A Lei 11.289 altera a Lei 8.570, de 2003, que dispõe sobre a criação da Notificação Compulsória da Violência contra a Mulher e da Comissão de Monitoramento de Violência contra a Mulher. O texto anterior caracterizava apenas três tipos de violência: física, sexual e doméstica. A nova redação já prevê cinco, estendendo suas definições:
I - violência física: qualquer conduta que ofenda a integridade ou a saúde corporal;
II - violência psicológica: qualquer conduta que a) cause dano emocional e diminuição da autoestima; b) prejudique e perturbe o pleno desenvolvimento; c) vise degradar ou controlar as ações, comportamentos, crenças e decisões da mulher, mediante ameaça, constrangimento, humilhação, manipulação, isolamento, vigilância constante, perseguição contumaz, insulto, chantagem, violação da intimidade, ridicularização, exploração e limitação do direito de ir e vir ou qualquer outro meio que cause prejuízo à saúde psicológica e à autodeterminação;
III - violência sexual: qualquer conduta que: a) constranja a presenciar, manter ou participar de relação sexual não desejada, mediante intimidação, ameaça, coação ou uso da força; b) induza a comercializar ou a utilizar, de qualquer modo, a sexualidade; c) impeça de usar qualquer método contraceptivo; d) force ao matrimônio, à gravidez, ao aborto ou à prostituição, mediante coação, chantagem, suborno ou manipulação; e) limite ou anule o exercício de seus direitos sexuais e reprodutivos;
IV - violência patrimonial: qualquer conduta que configure retenção, subtração, destruição parcial ou total de seus objetos, instrumentos de trabalho, documentos pessoais, bens, valores e direitos ou recursos econômicos, incluindo os destinados a satisfazer suas necessidades;
V - violência moral: qualquer conduta que configure calúnia, difamação ou injúria.

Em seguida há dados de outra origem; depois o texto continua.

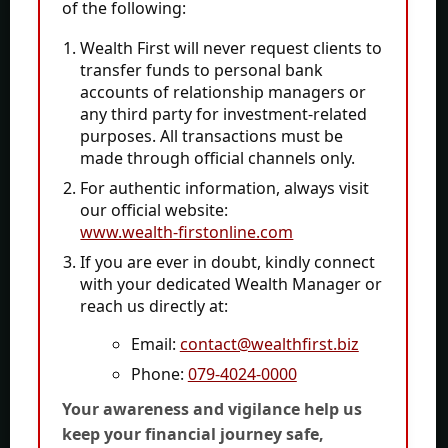
Complaints
of the following:
Wealth Calculator
Wealth First will never request clients to
File-PDF-Toolkit
transfer funds
to personal bank
accounts of relationship managers or
any third party for investment-related
Contact
purposes. All transactions must be
made through official channels only.
For authentic information, always visit
CAPITOL HOUSE, 10 PARAS-2 BUNGLOWS, Prahlad
our official website:
Nagar Rd, Prahlad Nagar, Ahmedabad, Gujarat
www.wealth-firstonline.com
380015
If you are ever in doubt, kindly connect
with your dedicated Wealth Manager or
+91-79-4024 0000
reach us directly at:
contact@wealthfirst.biz
Email:
contact@wealthfirst.biz
Phone:
079-4024-0000
1
Your awareness and vigilance help us
keep your financial journey safe,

Outra mudança em relação ao texto original foi a inclusão de dispositivo que prevê infração de legislação referente à saúde pública em caso de inobservância das obrigações estabelecidas na lei, sem prejuízo das sanções penais cabíveis.
Veto à notificação aos órgãos competentes
Justificando inconstitucionalidade, o prefeito Alexandre Kalil (PSD) vetou trecho que determinava o encaminhamento de via da notificação compulsória de violência contra a mulher a vários órgãos, entre eles a Delegacia Especializada de Crimes contra a Mulher. De acordo com o Executivo, o assunto é regido pelo direito processual penal, e, portanto, reservado à competência legislativa da União. Kalil também argumenta que o dispositivo vetado não traz inovação ao ordenamento jurídico, mencionando legislação federal que estabelece comunicação à polícia que casos em que haja indícios ou confirmação de violência contra a mulher no prazo de 24 horas (Lei Federal 10.778/2003).
Histórico
O PL 865/19, que deu origem à 11.289/2021, gerou debate enquanto tramitou na Câmara Municipal. Durante sua votação em 2º turno, vereadoras contrárias ao projeto - Iza Lourença (Psol), Macaé Evaristo (PT) e Duda Salabert (PDT) - argumentaram que a compulsoriedade da notificação retira a autonomia da vítima e aumenta o risco de retaliação por parte do agressor, sendo necessário um apoio efetivo do poder público para encorajar a denúncia. Já a autora do texto, Nely Aquino, juntamente com Irlan Melo (PSD), Professor Claudiney Dulim (Avante), Rogerio Alkimim (PMN) e Rubão (PP), argumentou que o procedimento favorece a penalização do agressor, que pode ficar impune por não ter sido denunciado. “Por mais que a mulher esteja num momento vulnerável e apresentar a situação para a polícia seja uma coisa séria, mais sério é ela morrer dentro de casa sem a polícia ficar sabendo”, disse Nely.